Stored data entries
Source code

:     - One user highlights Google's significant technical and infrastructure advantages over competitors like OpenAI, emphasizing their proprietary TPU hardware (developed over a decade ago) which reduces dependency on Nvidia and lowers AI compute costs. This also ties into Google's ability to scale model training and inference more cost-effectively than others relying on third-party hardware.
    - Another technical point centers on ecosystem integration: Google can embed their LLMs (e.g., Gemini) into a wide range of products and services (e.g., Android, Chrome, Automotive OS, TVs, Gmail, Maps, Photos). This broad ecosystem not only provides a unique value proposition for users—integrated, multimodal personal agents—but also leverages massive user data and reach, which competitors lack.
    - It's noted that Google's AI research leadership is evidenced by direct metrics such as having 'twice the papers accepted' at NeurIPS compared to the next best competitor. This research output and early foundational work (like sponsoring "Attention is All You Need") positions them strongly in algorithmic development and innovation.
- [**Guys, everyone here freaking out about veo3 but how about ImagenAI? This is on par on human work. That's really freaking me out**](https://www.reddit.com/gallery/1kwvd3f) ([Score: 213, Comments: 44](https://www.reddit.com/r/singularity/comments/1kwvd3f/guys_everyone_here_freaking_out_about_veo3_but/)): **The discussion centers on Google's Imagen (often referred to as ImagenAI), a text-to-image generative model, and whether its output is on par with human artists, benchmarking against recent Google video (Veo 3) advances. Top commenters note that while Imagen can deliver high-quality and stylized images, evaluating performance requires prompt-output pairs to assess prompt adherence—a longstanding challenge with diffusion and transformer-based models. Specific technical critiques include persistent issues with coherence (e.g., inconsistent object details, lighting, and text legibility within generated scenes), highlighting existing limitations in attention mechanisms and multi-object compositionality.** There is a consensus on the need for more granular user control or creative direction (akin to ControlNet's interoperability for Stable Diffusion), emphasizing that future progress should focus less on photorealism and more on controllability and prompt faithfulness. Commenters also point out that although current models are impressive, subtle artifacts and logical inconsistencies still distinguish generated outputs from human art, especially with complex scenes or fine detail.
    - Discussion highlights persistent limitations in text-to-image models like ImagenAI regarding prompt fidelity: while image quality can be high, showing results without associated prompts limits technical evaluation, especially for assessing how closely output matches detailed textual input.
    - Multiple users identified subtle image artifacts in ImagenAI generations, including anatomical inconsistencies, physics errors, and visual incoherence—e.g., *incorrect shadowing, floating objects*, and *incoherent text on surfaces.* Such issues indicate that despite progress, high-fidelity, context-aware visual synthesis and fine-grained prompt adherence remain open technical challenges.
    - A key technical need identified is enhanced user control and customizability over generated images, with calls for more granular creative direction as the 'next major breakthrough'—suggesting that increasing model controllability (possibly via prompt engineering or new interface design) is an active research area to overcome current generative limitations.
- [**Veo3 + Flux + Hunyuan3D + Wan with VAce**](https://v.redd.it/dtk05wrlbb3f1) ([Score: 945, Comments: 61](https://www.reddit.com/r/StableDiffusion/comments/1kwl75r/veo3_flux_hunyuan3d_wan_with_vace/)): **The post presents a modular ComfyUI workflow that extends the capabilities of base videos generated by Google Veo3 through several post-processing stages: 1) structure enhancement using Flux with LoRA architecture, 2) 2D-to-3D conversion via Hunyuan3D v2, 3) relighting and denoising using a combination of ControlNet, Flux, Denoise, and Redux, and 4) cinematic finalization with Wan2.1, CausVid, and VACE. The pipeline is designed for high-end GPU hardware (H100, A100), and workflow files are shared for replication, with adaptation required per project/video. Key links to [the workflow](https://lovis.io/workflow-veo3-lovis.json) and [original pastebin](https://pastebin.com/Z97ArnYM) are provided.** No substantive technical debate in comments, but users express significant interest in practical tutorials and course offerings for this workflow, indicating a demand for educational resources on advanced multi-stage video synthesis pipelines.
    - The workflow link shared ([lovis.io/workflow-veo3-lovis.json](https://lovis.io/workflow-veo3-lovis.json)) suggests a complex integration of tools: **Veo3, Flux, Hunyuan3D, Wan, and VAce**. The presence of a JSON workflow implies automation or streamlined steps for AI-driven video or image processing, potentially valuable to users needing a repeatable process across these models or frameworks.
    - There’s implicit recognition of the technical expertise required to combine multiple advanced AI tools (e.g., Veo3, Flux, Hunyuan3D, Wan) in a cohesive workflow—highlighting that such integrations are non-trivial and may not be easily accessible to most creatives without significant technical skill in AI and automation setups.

■ What is expected: Write all of the records out again exactly.

■ Solution to this exercise:
Source code

:     - One user highlights Google's significant technical and infrastructure advantages over competitors like OpenAI, emphasizing their proprietary TPU hardware (developed over a decade ago) which reduces dependency on Nvidia and lowers AI compute costs. This also ties into Google's ability to scale model training and inference more cost-effectively than others relying on third-party hardware.
    - Another technical point centers on ecosystem integration: Google can embed their LLMs (e.g., Gemini) into a wide range of products and services (e.g., Android, Chrome, Automotive OS, TVs, Gmail, Maps, Photos). This broad ecosystem not only provides a unique value proposition for users—integrated, multimodal personal agents—but also leverages massive user data and reach, which competitors lack.
    - It's noted that Google's AI research leadership is evidenced by direct metrics such as having 'twice the papers accepted' at NeurIPS compared to the next best competitor. This research output and early foundational work (like sponsoring "Attention is All You Need") positions them strongly in algorithmic development and innovation.
- [**Guys, everyone here freaking out about veo3 but how about ImagenAI? This is on par on human work. That's really freaking me out**](https://www.reddit.com/gallery/1kwvd3f) ([Score: 213, Comments: 44](https://www.reddit.com/r/singularity/comments/1kwvd3f/guys_everyone_here_freaking_out_about_veo3_but/)): **The discussion centers on Google's Imagen (often referred to as ImagenAI), a text-to-image generative model, and whether its output is on par with human artists, benchmarking against recent Google video (Veo 3) advances. Top commenters note that while Imagen can deliver high-quality and stylized images, evaluating performance requires prompt-output pairs to assess prompt adherence—a longstanding challenge with diffusion and transformer-based models. Specific technical critiques include persistent issues with coherence (e.g., inconsistent object details, lighting, and text legibility within generated scenes), highlighting existing limitations in attention mechanisms and multi-object compositionality.** There is a consensus on the need for more granular user control or creative direction (akin to ControlNet's interoperability for Stable Diffusion), emphasizing that future progress should focus less on photorealism and more on controllability and prompt faithfulness. Commenters also point out that although current models are impressive, subtle artifacts and logical inconsistencies still distinguish generated outputs from human art, especially with complex scenes or fine detail.
    - Discussion highlights persistent limitations in text-to-image models like ImagenAI regarding prompt fidelity: while image quality can be high, showing results without associated prompts limits technical evaluation, especially for assessing how closely output matches detailed textual input.
    - Multiple users identified subtle image artifacts in ImagenAI generations, including anatomical inconsistencies, physics errors, and visual incoherence—e.g., *incorrect shadowing, floating objects*, and *incoherent text on surfaces.* Such issues indicate that despite progress, high-fidelity, context-aware visual synthesis and fine-grained prompt adherence remain open technical challenges.
    - A key technical need identified is enhanced user control and customizability over generated images, with calls for more granular creative direction as the 'next major breakthrough'—suggesting that increasing model controllability (possibly via prompt engineering or new interface design) is an active research area to overcome current generative limitations.
- [**Veo3 + Flux + Hunyuan3D + Wan with VAce**](https://v.redd.it/dtk05wrlbb3f1) ([Score: 945, Comments: 61](https://www.reddit.com/r/StableDiffusion/comments/1kwl75r/veo3_flux_hunyuan3d_wan_with_vace/)): **The post presents a modular ComfyUI workflow that extends the capabilities of base videos generated by Google Veo3 through several post-processing stages: 1) structure enhancement using Flux with LoRA architecture, 2) 2D-to-3D conversion via Hunyuan3D v2, 3) relighting and denoising using a combination of ControlNet, Flux, Denoise, and Redux, and 4) cinematic finalization with Wan2.1, CausVid, and VACE. The pipeline is designed for high-end GPU hardware (H100, A100), and workflow files are shared for replication, with adaptation required per project/video. Key links to [the workflow](https://lovis.io/workflow-veo3-lovis.json) and [original pastebin](https://pastebin.com/Z97ArnYM) are provided.** No substantive technical debate in comments, but users express significant interest in practical tutorials and course offerings for this workflow, indicating a demand for educational resources on advanced multi-stage video synthesis pipelines.
    - The workflow link shared ([lovis.io/workflow-veo3-lovis.json](https://lovis.io/workflow-veo3-lovis.json)) suggests a complex integration of tools: **Veo3, Flux, Hunyuan3D, Wan, and VAce**. The presence of a JSON workflow implies automation or streamlined steps for AI-driven video or image processing, potentially valuable to users needing a repeatable process across these models or frameworks.
    - There’s implicit recognition of the technical expertise required to combine multiple advanced AI tools (e.g., Veo3, Flux, Hunyuan3D, Wan) in a cohesive workflow—highlighting that such integrations are non-trivial and may not be easily accessible to most creatives without significant technical skill in AI and automation setups.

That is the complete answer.